Machine Learning-Based Real-Time Detection and Mitigation of DoS Attacks in SDN-Based 5G Network

Multi-Access Edge Computing (MEC) is a fundamental component for 5G networks to overcome the latency limitations of traditional cloud computing. However, bringing resources closer to users exposes edge nodes to significant security threats, particularly volumetric Denial of Service (DoS) attacks. Current defenses often depend on static thresholds or computationally expensive deep learning, which can exhaust the limited resources of MEC nodes. To address these limitations, this paper proposes a resource-optimized edge-centric security management logic that integrates Software Defined Network (SDN) with lightweight supervised learning (C5.0, Bagging-CART, and Random Forest).
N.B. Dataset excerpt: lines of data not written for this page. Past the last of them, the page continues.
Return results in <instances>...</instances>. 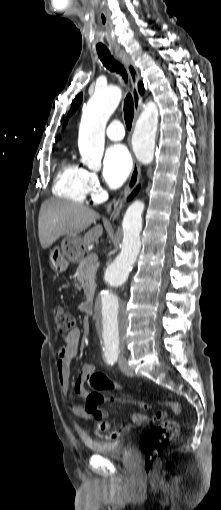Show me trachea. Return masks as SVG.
I'll use <instances>...</instances> for the list:
<instances>
[{"mask_svg": "<svg viewBox=\"0 0 221 510\" xmlns=\"http://www.w3.org/2000/svg\"><path fill=\"white\" fill-rule=\"evenodd\" d=\"M98 56L103 65L110 71L116 72L122 76L125 83H127V72L124 67L117 62L113 56L109 52H99ZM124 119L127 128L130 130L132 126V121L134 117V107H133V98L130 93L127 94L124 100Z\"/></svg>", "mask_w": 221, "mask_h": 510, "instance_id": "trachea-1", "label": "trachea"}]
</instances>
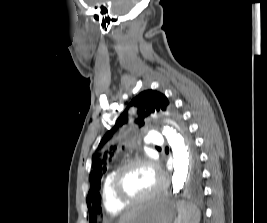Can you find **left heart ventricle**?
<instances>
[{
	"mask_svg": "<svg viewBox=\"0 0 267 223\" xmlns=\"http://www.w3.org/2000/svg\"><path fill=\"white\" fill-rule=\"evenodd\" d=\"M158 178L147 165H136L128 169L122 177L120 190L125 198L137 199L151 192Z\"/></svg>",
	"mask_w": 267,
	"mask_h": 223,
	"instance_id": "left-heart-ventricle-1",
	"label": "left heart ventricle"
}]
</instances>
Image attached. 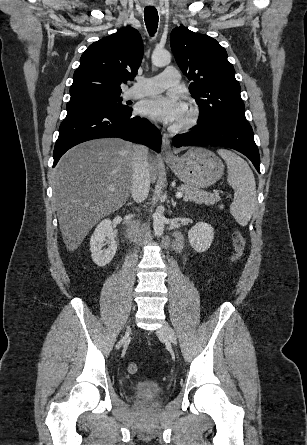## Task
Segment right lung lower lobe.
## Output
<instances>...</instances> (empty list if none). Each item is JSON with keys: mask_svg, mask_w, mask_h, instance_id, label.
<instances>
[{"mask_svg": "<svg viewBox=\"0 0 307 445\" xmlns=\"http://www.w3.org/2000/svg\"><path fill=\"white\" fill-rule=\"evenodd\" d=\"M131 111L114 107H83L67 111L59 128L53 167L68 149L96 138L119 137L160 152L159 130L147 119L131 117Z\"/></svg>", "mask_w": 307, "mask_h": 445, "instance_id": "right-lung-lower-lobe-1", "label": "right lung lower lobe"}]
</instances>
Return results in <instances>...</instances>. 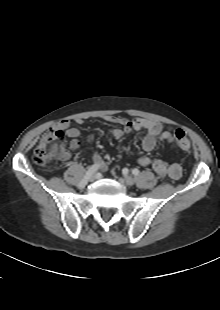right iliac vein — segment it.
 I'll return each mask as SVG.
<instances>
[{
  "instance_id": "1",
  "label": "right iliac vein",
  "mask_w": 220,
  "mask_h": 310,
  "mask_svg": "<svg viewBox=\"0 0 220 310\" xmlns=\"http://www.w3.org/2000/svg\"><path fill=\"white\" fill-rule=\"evenodd\" d=\"M96 179V175L95 174H92L90 177H89V181L90 182H93L94 180Z\"/></svg>"
}]
</instances>
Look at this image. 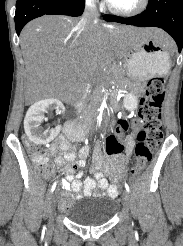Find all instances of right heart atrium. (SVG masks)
I'll use <instances>...</instances> for the list:
<instances>
[{
    "instance_id": "d8ad5b80",
    "label": "right heart atrium",
    "mask_w": 183,
    "mask_h": 246,
    "mask_svg": "<svg viewBox=\"0 0 183 246\" xmlns=\"http://www.w3.org/2000/svg\"><path fill=\"white\" fill-rule=\"evenodd\" d=\"M88 1L95 2V1H97V0H88Z\"/></svg>"
}]
</instances>
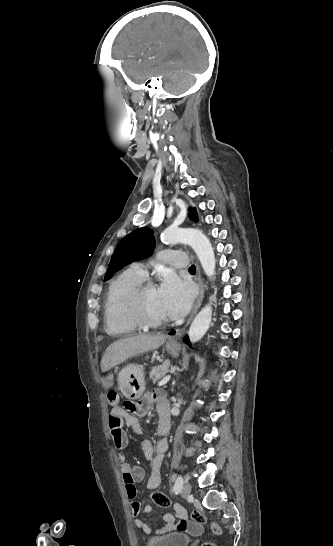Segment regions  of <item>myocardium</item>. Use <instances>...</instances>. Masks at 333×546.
Returning <instances> with one entry per match:
<instances>
[{"label":"myocardium","instance_id":"myocardium-1","mask_svg":"<svg viewBox=\"0 0 333 546\" xmlns=\"http://www.w3.org/2000/svg\"><path fill=\"white\" fill-rule=\"evenodd\" d=\"M155 287L153 282L143 280L142 282L133 286L125 297V306L130 317L142 327L147 328H160L165 326L168 321L152 319L146 315L142 306V297L144 292L150 288Z\"/></svg>","mask_w":333,"mask_h":546}]
</instances>
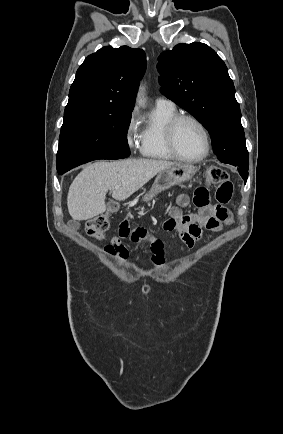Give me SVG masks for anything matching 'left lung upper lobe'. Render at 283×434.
Masks as SVG:
<instances>
[{"label": "left lung upper lobe", "mask_w": 283, "mask_h": 434, "mask_svg": "<svg viewBox=\"0 0 283 434\" xmlns=\"http://www.w3.org/2000/svg\"><path fill=\"white\" fill-rule=\"evenodd\" d=\"M161 93L208 130L217 158L249 165L240 106L233 81L217 53L206 44H178L158 57Z\"/></svg>", "instance_id": "left-lung-upper-lobe-1"}]
</instances>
Unlike standard system integrations, we introduce a dynamic non-permanent blocking algorithm designed to balance detection accuracy with control plane stability. Experimental results demonstrate that the proposed C5.0 model, operating at a specific 0.20% sFlow sampling point, achieves 100% detection accuracy with under 100 ms mitigation latency. The system successfully reduces volumetric attack loads from 445 Mbps to 95 Mbps (a 78% reduction) at the node level. These findings confirm that the proposed framework achieves higher computational efficiency than complex alternatives, making it a highly stable solution for constrained 5G MEC environments.